06 October 2016
JEDDAH: Saudi Arabia has enough tools at its disposal to avoid any devaluation in the foreseeable future, according to a research note from Credit Suisse released Wednesday.
“We believe concerns about the peg are misplaced and that the risk of devaluation is negligible,” said the Credit Suisse economists.
“There are two primary reasons for our conviction. First, the political and economic costs are far too high. A devalued riyal would certainly reduce fiscal deficit, but at the cost of significantly higher imported inflation. Keeping consumer prices under control has always been a priority in Saudi Arabia and has become all the more so since the Arab Spring,” said the research note.
“We would therefore expect the government to avoid any policy that could result in basic necessities becoming materially more expensive,” added the economists.
“We also note that the US dollar peg also plays an important role in the credibility of the central bank and its monetary policy. A devaluation could destabilize the financial framework of the country (and by extension, of the broader Gulf region as well) and, in a worst case scenario, it could trigger significant capital flight,” the report added.
It noted that Saudi Arabia has enough tools at its disposal to avoid any devaluation in the foreseeable future.
Foreign exchange reserves are 15 percent lower YoY and 23 percent lower than their mid-2014 peak, but at about $550 billion, the reserves are still close to 100 percent of GDP and provide adequate cushion for defending the peg.
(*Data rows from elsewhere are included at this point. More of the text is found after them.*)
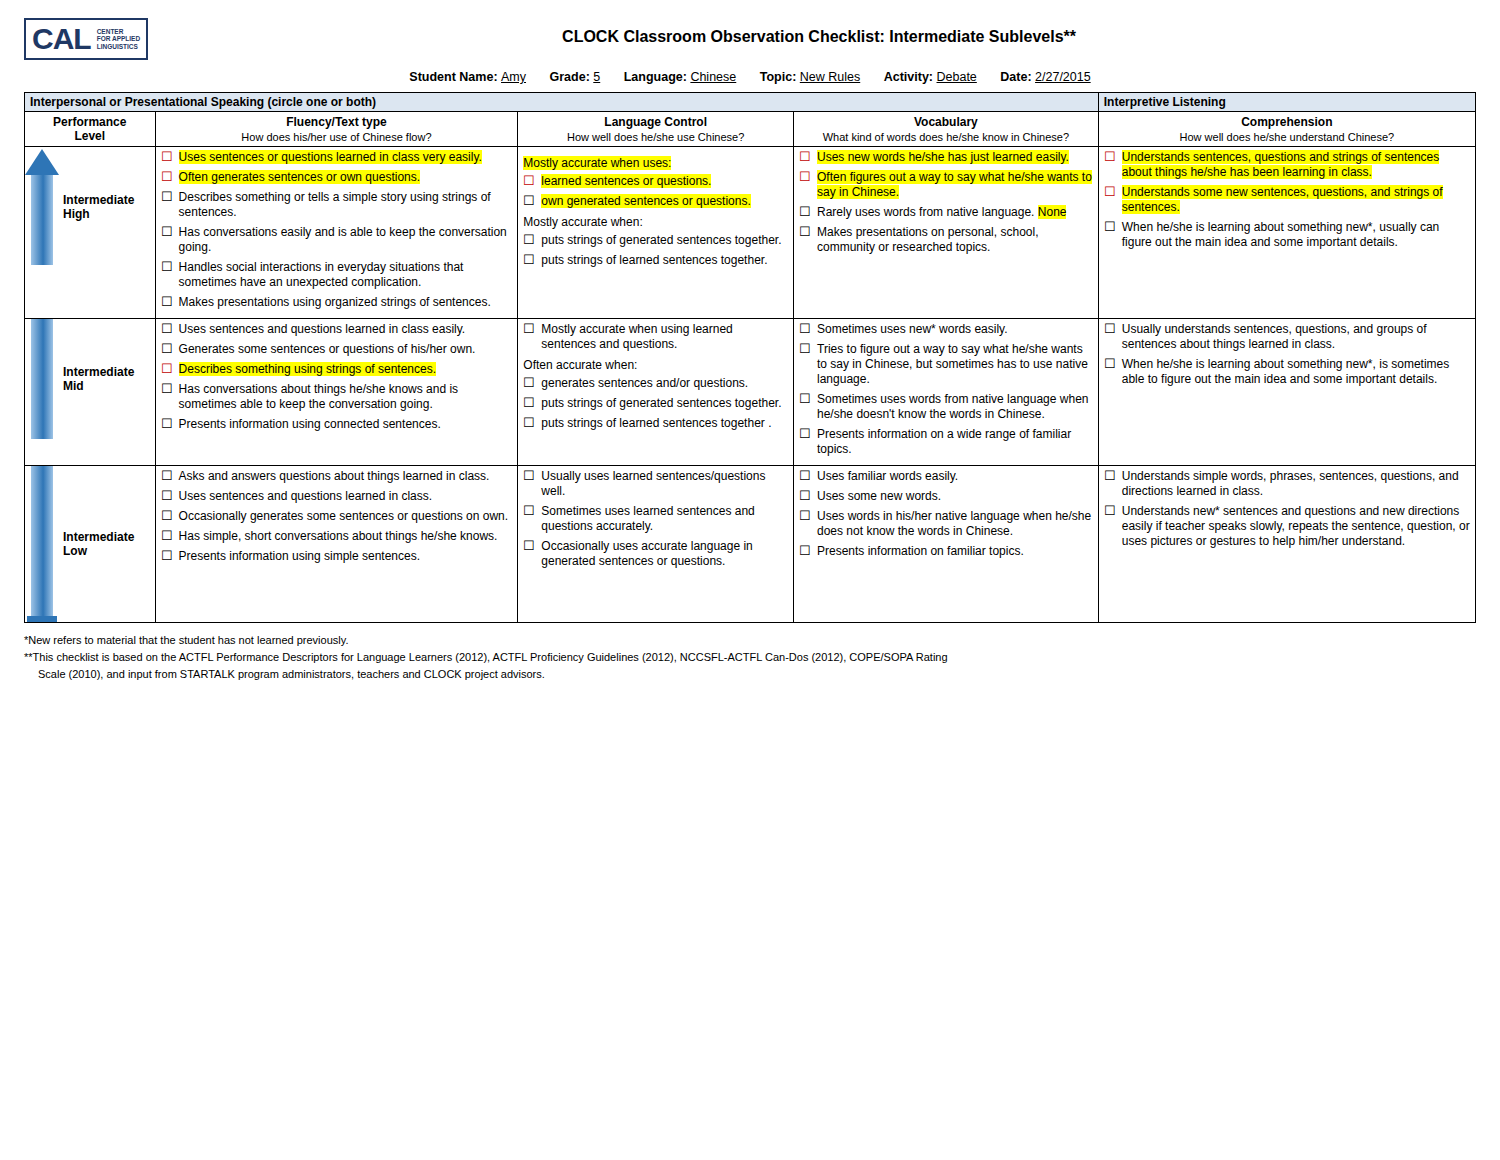CAL
Center
for Applied
Linguistics
CLOCK Classroom Observation Checklist: Intermediate Sublevels**
Student Name: Amy Grade: 5 Language: Chinese Topic: New Rules Activity: Debate Date: 2/27/2015
| Interpersonal or Presentational Speaking (circle one or both) | Interpretive Listening |
| --- | --- |
| Performance Level | Fluency/Text type How does his/her use of Chinese flow? | Language Control How well does he/she use Chinese? | Vocabulary What kind of words does he/she know in Chinese? | Comprehension How well does he/she understand Chinese? |
| Intermediate High | Uses sentences or questions learned in class very easily. Often generates sentences or own questions. Describes something or tells a simple story using strings of sentences. Has conversations easily and is able to keep the conversation going. Handles social interactions in everyday situations that sometimes have an unexpected complication. Makes presentations using organized strings of sentences. | Mostly accurate when uses: learned sentences or questions. own generated sentences or questions. Mostly accurate when: puts strings of generated sentences together. puts strings of learned sentences together. | Uses new words he/she has just learned easily. Often figures out a way to say what he/she wants to say in Chinese. Rarely uses words from native language. None Makes presentations on personal, school, community or researched topics. | Understands sentences, questions and strings of sentences about things he/she has been learning in class. Understands some new sentences, questions, and strings of sentences. When he/she is learning about something new*, usually can figure out the main idea and some important details. |
| Intermediate Mid | Uses sentences and questions learned in class easily. Generates some sentences or questions of his/her own. Describes something using strings of sentences. Has conversations about things he/she knows and is sometimes able to keep the conversation going. Presents information using connected sentences. | Mostly accurate when using learned sentences and questions. Often accurate when: generates sentences and/or questions. puts strings of generated sentences together. puts strings of learned sentences together . | Sometimes uses new* words easily. Tries to figure out a way to say what he/she wants to say in Chinese, but sometimes has to use native language. Sometimes uses words from native language when he/she doesn't know the words in Chinese. Presents information on a wide range of familiar topics. | Usually understands sentences, questions, and groups of sentences about things learned in class. When he/she is learning about something new*, is sometimes able to figure out the main idea and some important details. |
| Intermediate Low | Asks and answers questions about things learned in class. Uses sentences and questions learned in class. Occasionally generates some sentences or questions on own. Has simple, short conversations about things he/she knows. Presents information using simple sentences. | Usually uses learned sentences/questions well. Sometimes uses learned sentences and questions accurately. Occasionally uses accurate language in generated sentences or questions. | Uses familiar words easily. Uses some new words. Uses words in his/her native language when he/she does not know the words in Chinese. Presents information on familiar topics. | Understands simple words, phrases, sentences, questions, and directions learned in class. Understands new* sentences and questions and new directions easily if teacher speaks slowly, repeats the sentence, question, or uses pictures or gestures to help him/her understand. |
*New refers to material that the student has not learned previously.
**This checklist is based on the ACTFL Performance Descriptors for Language Learners (2012), ACTFL Proficiency Guidelines (2012), NCCSFL-ACTFL Can-Dos (2012), COPE/SOPA Rating
Scale (2010), and input from STARTALK program administrators, teachers and CLOCK project advisors.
This number does not include Saudi Arabia’s holdings of US treasuries totaling $96 billion (down from recent peak of $124 billion in January 2016), according to Credit Suisse.
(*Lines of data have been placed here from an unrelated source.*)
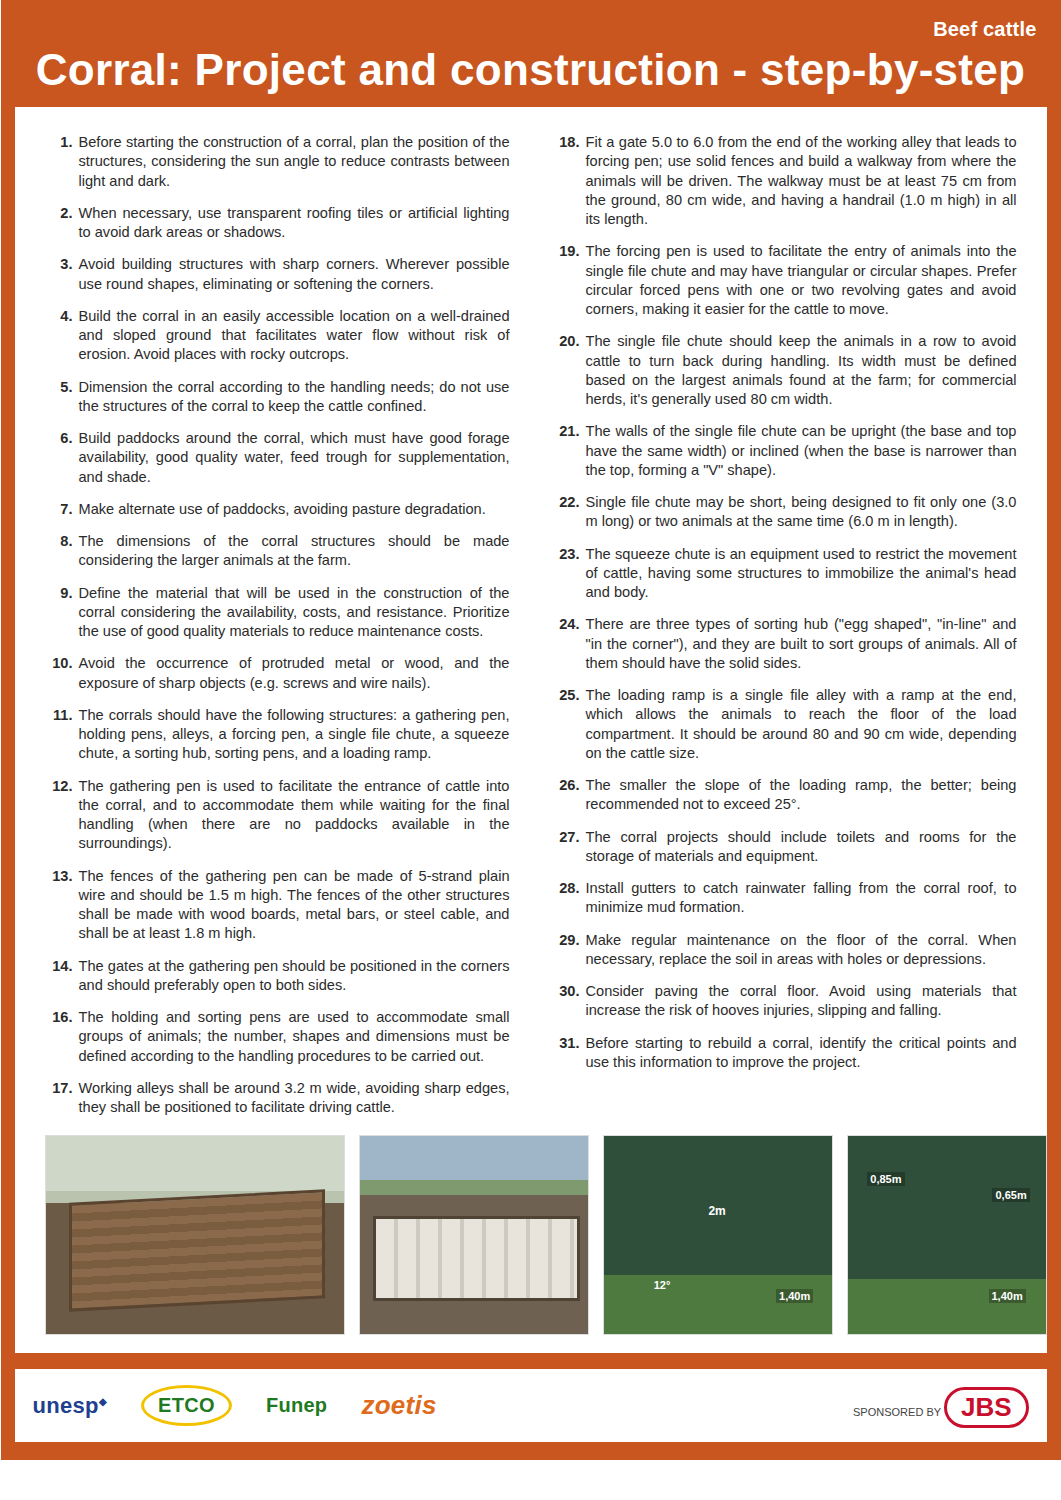Beef cattle
Corral: Project and construction - step-by-step
Before starting the construction of a corral, plan the position of the structures, considering the sun angle to reduce contrasts between light and dark.
When necessary, use transparent roofing tiles or artificial lighting to avoid dark areas or shadows.
Avoid building structures with sharp corners. Wherever possible use round shapes, eliminating or softening the corners.
Build the corral in an easily accessible location on a well-drained and sloped ground that facilitates water flow without risk of erosion. Avoid places with rocky outcrops.
Dimension the corral according to the handling needs; do not use the structures of the corral to keep the cattle confined.
Build paddocks around the corral, which must have good forage availability, good quality water, feed trough for supplementation, and shade.
Make alternate use of paddocks, avoiding pasture degradation.
The dimensions of the corral structures should be made considering the larger animals at the farm.
Define the material that will be used in the construction of the corral considering the availability, costs, and resistance. Prioritize the use of good quality materials to reduce maintenance costs.
Avoid the occurrence of protruded metal or wood, and the exposure of sharp objects (e.g. screws and wire nails).
The corrals should have the following structures: a gathering pen, holding pens, alleys, a forcing pen, a single file chute, a squeeze chute, a sorting hub, sorting pens, and a loading ramp.
The gathering pen is used to facilitate the entrance of cattle into the corral, and to accommodate them while waiting for the final handling (when there are no paddocks available in the surroundings).
The fences of the gathering pen can be made of 5-strand plain wire and should be 1.5 m high. The fences of the other structures shall be made with wood boards, metal bars, or steel cable, and shall be at least 1.8 m high.
The gates at the gathering pen should be positioned in the corners and should preferably open to both sides.
The holding and sorting pens are used to accommodate small groups of animals; the number, shapes and dimensions must be defined according to the handling procedures to be carried out.
Working alleys shall be around 3.2 m wide, avoiding sharp edges, they shall be positioned to facilitate driving cattle.
Fit a gate 5.0 to 6.0 from the end of the working alley that leads to forcing pen; use solid fences and build a walkway from where the animals will be driven. The walkway must be at least 75 cm from the ground, 80 cm wide, and having a handrail (1.0 m high) in all its length.
The forcing pen is used to facilitate the entry of animals into the single file chute and may have triangular or circular shapes. Prefer circular forced pens with one or two revolving gates and avoid corners, making it easier for the cattle to move.
The single file chute should keep the animals in a row to avoid cattle to turn back during handling. Its width must be defined based on the largest animals found at the farm; for commercial herds, it's generally used 80 cm width.
The walls of the single file chute can be upright (the base and top have the same width) or inclined (when the base is narrower than the top, forming a "V" shape).
Single file chute may be short, being designed to fit only one (3.0 m long) or two animals at the same time (6.0 m in length).
The squeeze chute is an equipment used to restrict the movement of cattle, having some structures to immobilize the animal's head and body.
There are three types of sorting hub ("egg shaped", "in-line" and "in the corner"), and they are built to sort groups of animals. All of them should have the solid sides.
The loading ramp is a single file alley with a ramp at the end, which allows the animals to reach the floor of the load compartment. It should be around 80 and 90 cm wide, depending on the cattle size.
The smaller the slope of the loading ramp, the better; being recommended not to exceed 25°.
The corral projects should include toilets and rooms for the storage of materials and equipment.
Install gutters to catch rainwater falling from the corral roof, to minimize mud formation.
Make regular maintenance on the floor of the corral. When necessary, replace the soil in areas with holes or depressions.
Consider paving the corral floor. Avoid using materials that increase the risk of hooves injuries, slipping and falling.
Before starting to rebuild a corral, identify the critical points and use this information to improve the project.
1,40m
0,85m 0,65m 1,40m
unesp◆ ETCO Funep zoetis
SPONSORED BY
JBS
“We believe this number significantly understates Saudi Arabia’s full holdings of treasuries, much of which are likely to be with external managers,” said the economists.
The report points out that Kingdom enjoys one of the lowest debt-to-GDP ratios in the world, which is expected to jump to a 10- year high of 17 percent this year as Saudi Arabia issues its first international bond, expected to be $15 billion.
“We expect debt-to-GDP levels to reach toward 50 percent by 2020/21, in line with the government’s guidance. This translates to a heady issuance of roughly $400 billion from end- 2015 levels. Appetite for Saudi papers remains robust, but such a huge pipeline of issuance in a relatively short timeframe will undoubtedly push up the cost of borrowing eventually. However, we believe the increased debt will be sufficient to cover budget deficits in the coming years,” the economists stated.